As used herein, the term “polypeptide” refers to a chain of amino acids of any length, regardless of modification (e.g., phosphorylation or glycosylation). The term polypeptide includes proteins and fragments thereof. The polypeptides can be “exogenous,” meaning that they are “heterologous,” i.e., foreign to the host cell being utilized, such as human polypeptide produced by a bacterial cell. Polypeptides are disclosed herein as amino acid residue sequences. Those sequences are written left to right in the direction from the amino to the carboxy terminus. In accordance with standard nomenclature, amino acid residue sequences are denominated by either a three letter or a single letter code as indicated as follows: Alanine (Ala, A), Arginine (Arg, R), Asparagine (Asn, N), Aspartic Acid (Asp, D), Cysteine (Cys, C), Glutamine (Gln, Q), Glutamic Acid (Glu, E), Glycine (Gly, G), Histidine (His, H), Isoleucine (Ile, I), Leucine (Leu, L), Lysine (Lys, K), Methionine (Met, M), Phenylalanine (Phe, F), Proline (Pro, P), Serine (Ser, S), Threonine (Thr, T), Tryptophan (Trp, W), Tyrosine (Tyr, Y), and Valine (Val, V).

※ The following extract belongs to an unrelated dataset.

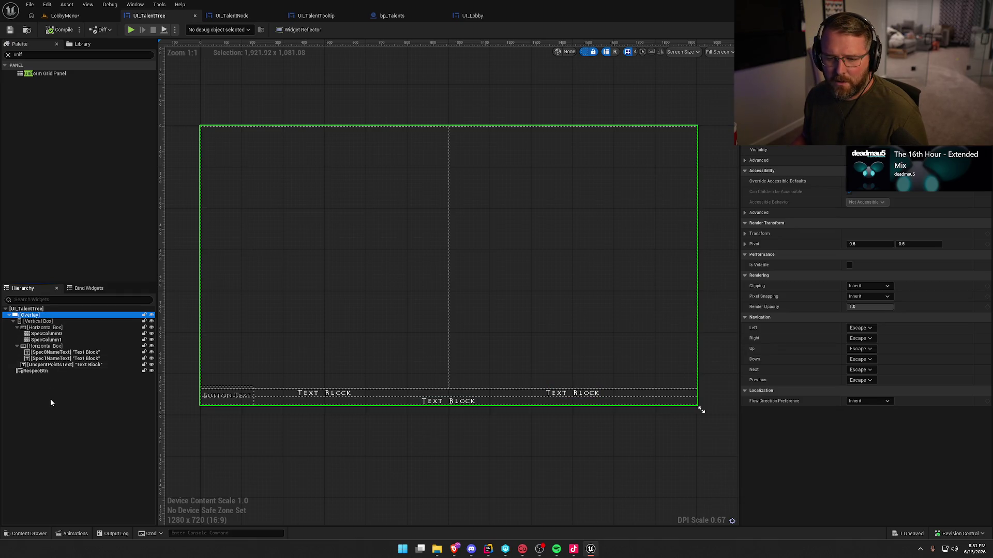
{"action": "right_click", "coordinate": [29, 316]}
{"action": "mouse_move", "coordinate": [62, 401]}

As used herein, the term “variant” refers to a polypeptide or polynucleotide that differs from a reference polypeptide or polynucleotide, but retains essential properties. A typical variant of a polypeptide differs in amino acid sequence from another, reference polypeptide. Generally, differences are limited so that the sequences of the reference polypeptide and the variant are closely similar overall and, in many regions, identical. A variant and reference polypeptide may differ in amino acid sequence by one or more modifications (e.g., substitutions, additions, and/or deletions). A substituted or inserted amino acid residue may or may not be one encoded by the genetic code. A variant of a polypeptide may be naturally occurring such as an allelic variant, or it may be a variant that is not known to occur naturally.

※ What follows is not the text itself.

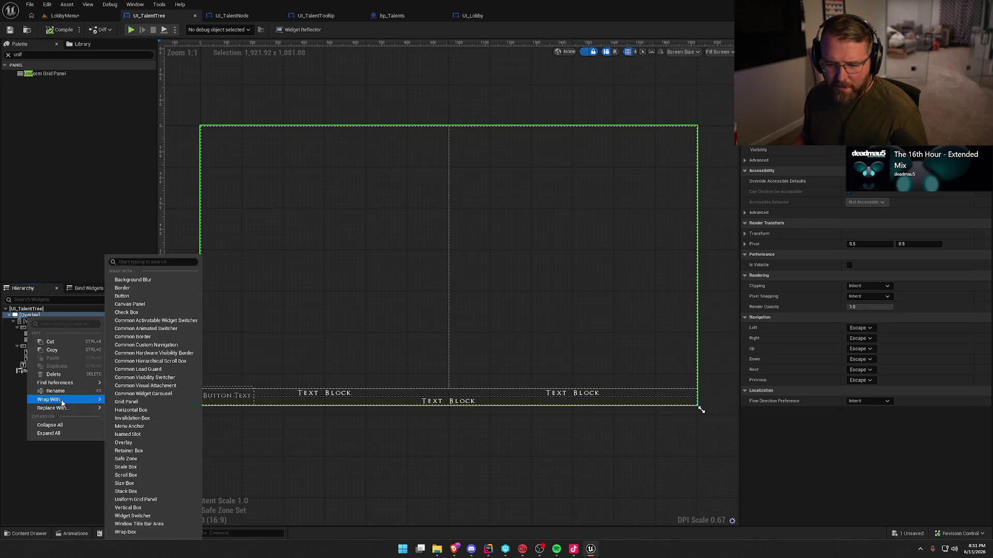
{"action": "left_click", "coordinate": [161, 484]}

Modifications and changes can be made in the structure of the polypeptides of the disclosure and still obtain a molecule having similar characteristics as the polypeptide (e.g., a conservative amino acid substitution). For example, certain amino acids can be substituted for other amino acids in a sequence without appreciable loss of activity. Because it is the interactive capacity and nature of a polypeptide that defines that polypeptide's biological functional activity, certain amino acid sequence substitutions can be made in a polypeptide sequence and nevertheless obtain a polypeptide with like properties.

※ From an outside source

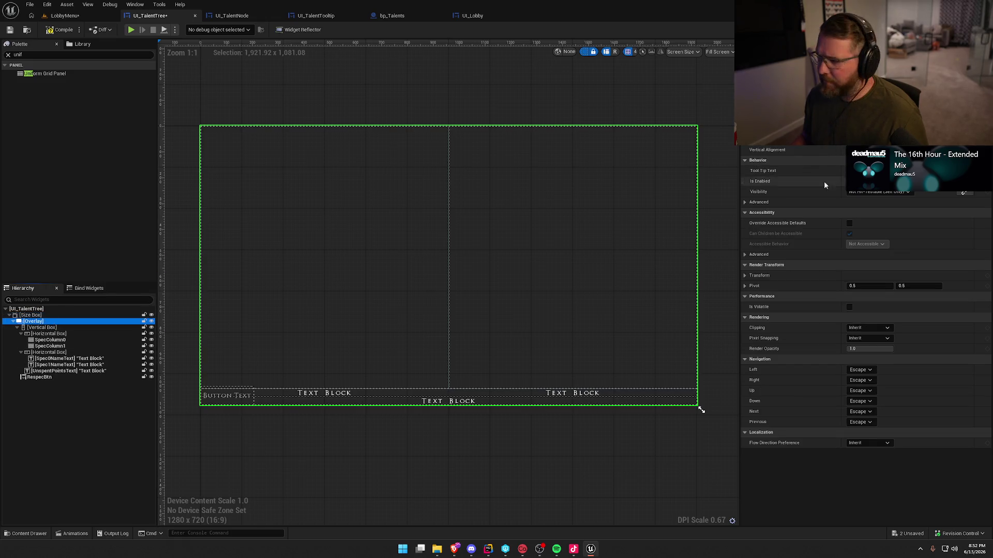
{"action": "left_click", "coordinate": [40, 316]}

In making such changes, the hydropathic index of amino acids can be considered. The importance of the hydropathic amino acid index in conferring interactive biologic function on a polypeptide is generally understood in the art. It is known that certain amino acids can be substituted for other amino acids having a similar hydropathic index or score and still result in a polypeptide with similar biological activity. Each amino acid has been assigned a hydropathic index on the basis of its hydrophobicity and charge characteristics. Those indices are: isoleucine (+4.5); valine (+4.2); leucine (+3.8); phenylalanine (+2.8); cysteine/cystine (+2.5); methionine (+1.9); alanine (+1.8); glycine (−0.4); threonine (−0.7); serine (−0.8); tryptophan (−0.9); tyrosine (−1.3); proline (−1.6); histidine (−3.2); glutamate (−3.5); glutamine (−3.5); aspartate (−3.5); asparagine (−3.5); lysine (−3.9); and arginine (−4.5).

It is believed that the relative hydropathic character of the amino acid determines the secondary structure of the resultant polypeptide, which in turn defines the interaction of the polypeptide with other molecules, such as enzymes, substrates, receptors, antibodies, antigens, and cofactors. It is known in the art that an amino acid can be substituted by another amino acid having a similar hydropathic index and still obtain a functionally equivalent polypeptide. In such changes, the substitution of amino acids whose hydropathic indices are within ±2 is preferred, those within ±1 are particularly preferred, and those within ±0.5 are even more particularly preferred.